Recommendation: As new drug products are released,
familiarize yourself with the indications, doses, and adverse
effects before ordering, dispensing, or administering these
- Confusion between ZETIA (ezetimibe) and ZESTRIL
Problem: Due to name and dose similarities, coupled
with a poorly handwritten prescription, a pharmacist erroneously
dispensed Zestril instead of Zetia.
Recommendation: Specify the medications indication
on prescriptions and ensure that patients know its purpose.
Encourage patients never to leave the pharmacy without verifying
with the pharmacist that the prescription matches what their
doctor told them.
- New color-coding for 25 gauge safety needles may
lead to errors (5)
Problem: Globally distributed 25 gauge safety
needles must conform to new international standards requiring
orange color-coding. Nurses have long associated orange
color-coding with insulin syringes. Recently, a nurse accidentally
used a tuberculin (TB) syringe (with an attached 25 gauge
needle) that had an orange plunger tip to draw up a dose
of insulin. The patient received 50 units of insulin, not
5 units as prescribed, because the .5 mL mark
(absent the leading zero) on the syringe was misread as
the 5 unit mark.
Recommendation: Alert nurses that the orange color-coding
is no longer used exclusively for insulin syringes. Some
hospitals are using 26 gauge (brown) or 27 gauge (gray)
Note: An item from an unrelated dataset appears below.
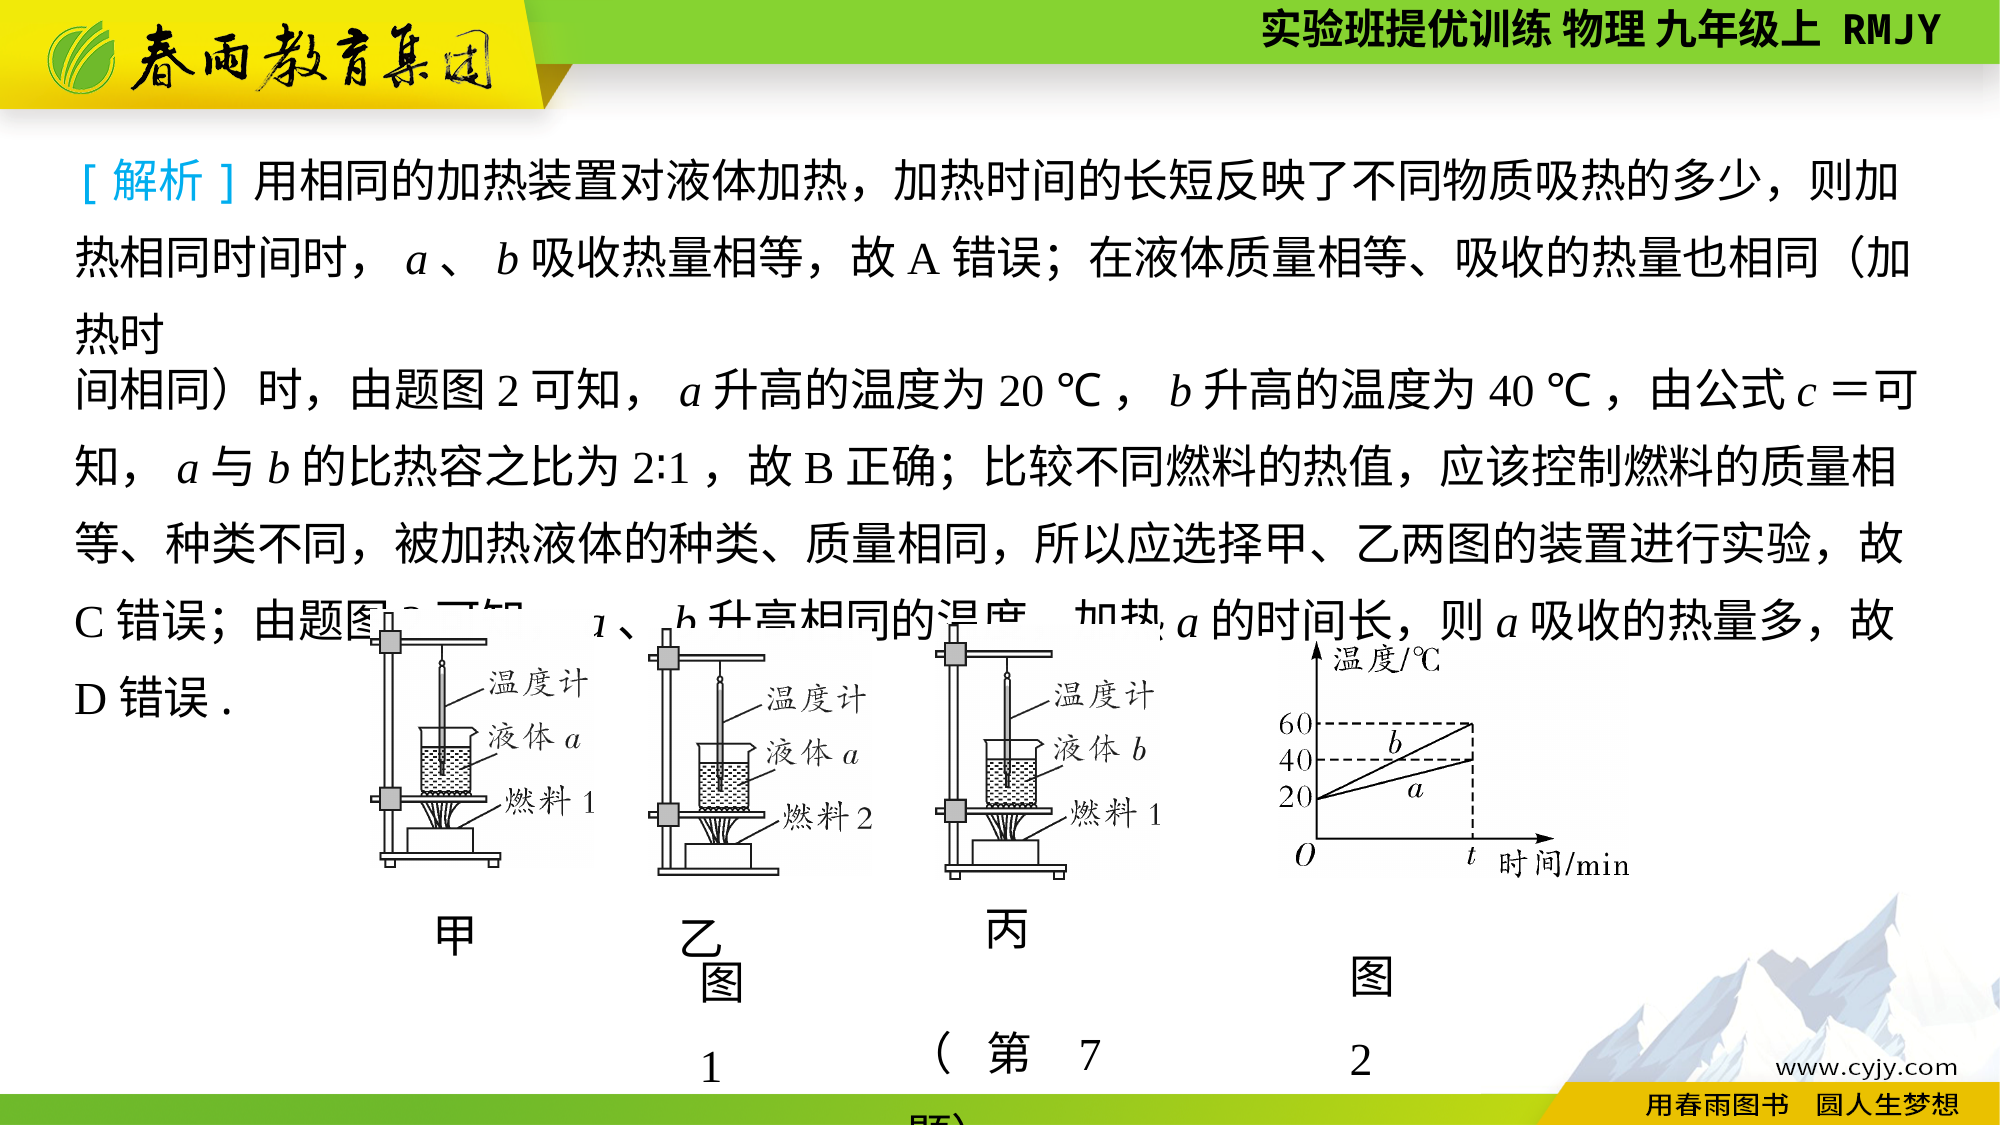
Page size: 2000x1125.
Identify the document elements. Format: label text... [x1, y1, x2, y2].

needles on TB syringes to avoid mix-ups.
- Failure to remove unneeded parenteral lines leads
to errors (2)
Problem: Parenteral lines left in place when no longer
needed led to two serious errors. In one case, an infants
mother injected AUGMENTIN (amoxicillin/ clavulanate) oral
suspension, drawn into a parenteral syringe, into the childs
heparin lock (used previously for IV antibiotics), causing
respiratory arrest. In another case, a nurse administered
25 mg of meperidine via an arterial line that was left in
place inadvertently after transfer out of ICU.
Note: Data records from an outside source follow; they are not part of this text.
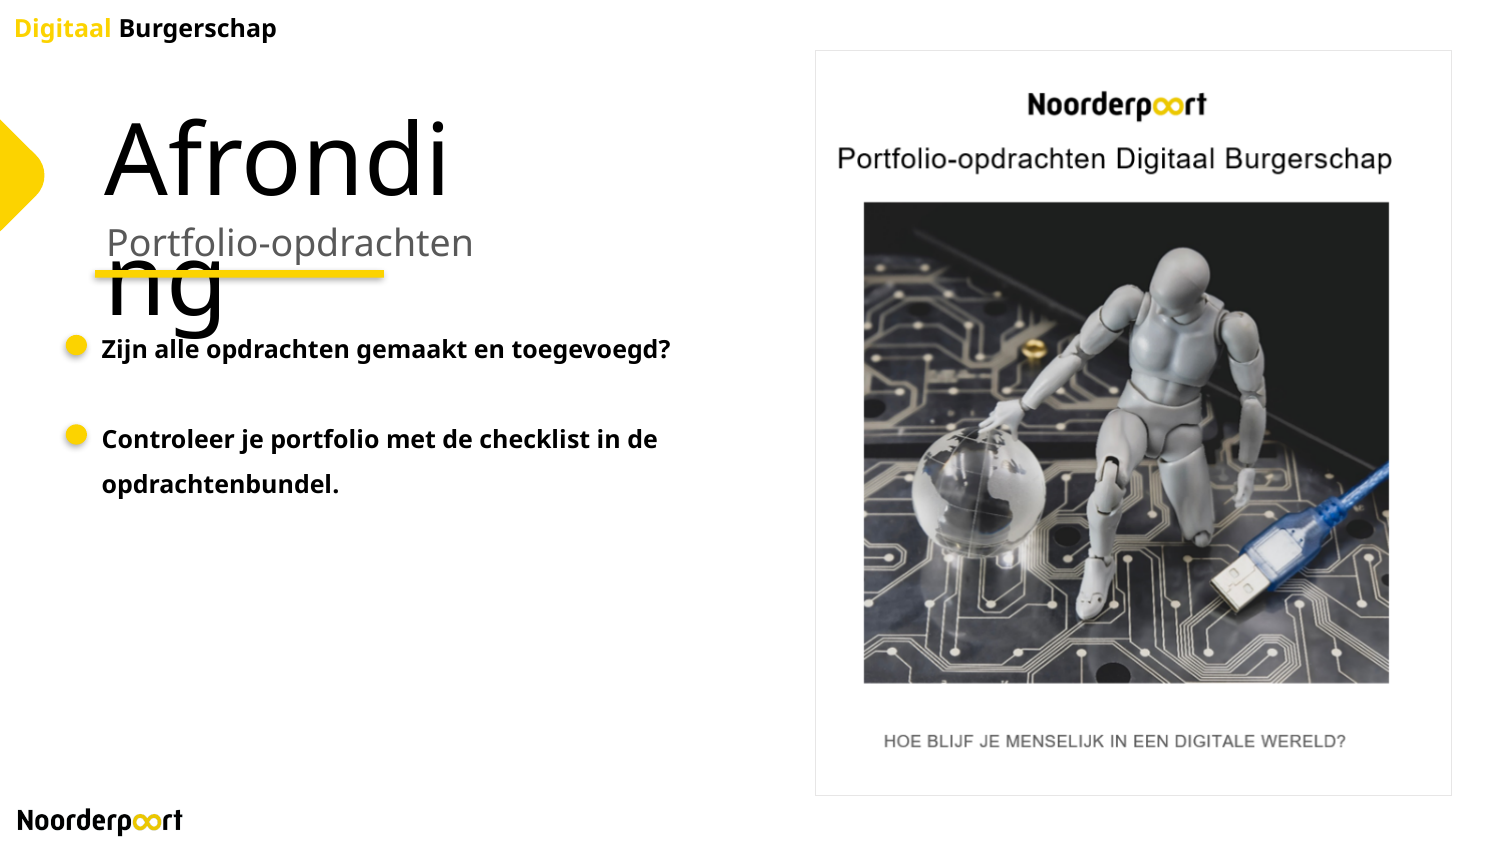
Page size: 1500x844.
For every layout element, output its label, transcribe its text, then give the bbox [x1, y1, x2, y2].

text_box [65, 423, 88, 446]
text_box Digitaal Burgerschap [0, 4, 314, 50]
text_box [0, 119, 45, 232]
picture [16, 807, 183, 838]
text_box [94, 269, 385, 278]
text_box Afronding [89, 87, 469, 274]
picture [815, 49, 1452, 796]
text_box [0, 99, 47, 215]
text_box Zijn alle opdrachten gemaakt en toegevoegd? Controleer je portfolio met de checklist in de opdrachtenbundel. [86, 311, 772, 551]
text_box Portfolio-opdrachten [91, 211, 584, 271]
text_box Afronding [89, 271, 469, 311]
text_box [65, 334, 88, 356]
Recommendation: Remove all unnecessary parenteral
access lines as soon as possible. Stock and use oral syringes
for all oral liquid medications. Ensure clear labeling of
all access lines that must be maintained, and trace each
line back to its insertion site to verify the route of administration.
- Enteral feeding given IV (6)
Problem: Because enteral feeding bags can be
spiked with an IV administration set, several cases of administering
enteral feedings by the IV route
have been reported. In many cases, the patient was supposed
to receive three-in-one TPN solution, which has a similar
appearance to enteral feeding.
Recommendation: Use large, bold auxiliary labels
on enteral feedings that state WARNING! For enteral
use only - NOT for IV use. Also, use a rubber band
to attach an appropriate enteral administration set to all
enteral feedings before distribution to (or storage in)
patient care units to ensure ready availability. Manufacturers
have been asked to redesign the enteral bags so that they
cannot attach to IV administration sets.
- Translation inaccuracies (4)
Problem: Studies show that interpretation errors
occur about 31 times during each encounter when translators
are used to communicate medical information to patients
who speak a language other than English. About 63% of these
translation inaccuracies could have potential clinical consequences.
Recommendation: Ensure proper training and screening
of translators. Schedule non-English speaking patients to
come in on days when translators are available. With proper
training, students majoring in foreign languages may be
a good source for translation services.
- Double checks are worth your time (5)
Double checks carried out by people fail at times. But,
statistically speaking, research shows that double checks
are worth your time, catching 95% of errors at each verification
point. To get this type of accuracy, checks need to be independently
performed, and staff need to be trained on the proper technique.